● **EXCERPTED TEXT**
Why does setting 'port: 0' in KubeletConfiguration cause 'connection refused' on 10250?

Setting 'port: 0' in KubeletConfiguration explicitly disables the Kubelet HTTPS serving port. Kubelet still attempts to validate its own service connection at startup against the default address 127.0.0.1:10250, finds nothing listening, and aborts with 'connection refused'. The fix is to explicitly set 'port: 10250' in your KubeletConfiguration YAML.

Can a stale kubelet process from a previous failed start cause port 10250 connection refused?

Yes. A zombie kubelet process can hold the port open in a broken state, or conversely, a failed previous instance may have left iptables DROP rules or socket lock files that prevent the new instance from binding. Always run 'sudo pkill -f kubelet && sudo ss -tlnp | grep 10250' to confirm the port is free before restarting the service.

Is port 10250 a security risk and should it be exposed publicly?

Port 10250 is the Kubelet API and is a critical attack surface. It must NEVER be exposed to the public internet. It allows command execution inside pods via the /exec and /run endpoints. Always restrict inbound access to port 10250 to the control plane node CIDR only via security groups or firewall rules, and enforce 'authorization.mode: Webhook' with 'authentication.anonymous.enabled: false' in KubeletConfiguration.

How to Fix Kubelet 'Failed to Run: dial tcp 127.0.0.1:10250 Connection Refused' Error

Threat/Impact Level: HIGH | Exploitability/Downtime Risk: HIGH | Time to Fix: 10–30 mins

TL;DR

What broke: Kubelet cannot bind or connect to its own HTTPS serving port 10250, so the node never reaches Ready state and the API server cannot scrape metrics or exec into pods.
How to fix it: Identify whether another process owns port 10250, whether the --port / --healthz-port flags are misconfigured, or whether the container runtime socket path is wrong — then correct the kubelet config or systemd unit and restart.
Shortcut: Use our Client-Side Sandbox above to paste your kubelet flags or KubeletConfiguration manifest and auto-generate the corrected config.

The Incident (What Does the Error Mean?)

Failed to run kubelet: validate service connection:
  dial tcp 127.0.0.1:10250: connect: connection refused

Kubelet starts, attempts to validate its own internal service connection on 127.0.0.1:10250 (the read-only HTTPS metrics/exec port), and gets an immediate connection refused. This means the Kubelet HTTP server never came up. The node registers as NotReady. Every pod scheduled to this node stays in Pending or Unknown. kubectl exec, kubectl logs, and Prometheus node scraping all fail simultaneously.

Immediate blast: Zero workloads run on this node. If this is a control-plane node, kube-apiserver may lose quorum depending on your HA topology.

The Attack Vector / Blast Radius

Port 10250 is the Kubelet API — it serves:

POST /exec (kubectl exec)
POST /run (direct command execution)

● **WHAT IS EXPECTED**
Please answer from the kubelet port 10250 guide: what setting does it give as the fix when 'port: 0' in KubeletConfiguration causes 'connection refused'?

● **DATA EXTRACT**
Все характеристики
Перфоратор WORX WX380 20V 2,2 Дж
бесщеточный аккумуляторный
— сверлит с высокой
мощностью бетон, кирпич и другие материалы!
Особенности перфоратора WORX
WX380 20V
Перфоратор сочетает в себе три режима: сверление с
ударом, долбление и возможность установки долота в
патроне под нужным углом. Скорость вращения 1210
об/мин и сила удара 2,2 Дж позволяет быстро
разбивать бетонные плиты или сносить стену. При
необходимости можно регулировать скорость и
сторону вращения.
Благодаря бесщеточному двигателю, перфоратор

● **RESPONSE BOX**
Explicitly set 'port: 10250' in the KubeletConfiguration YAML.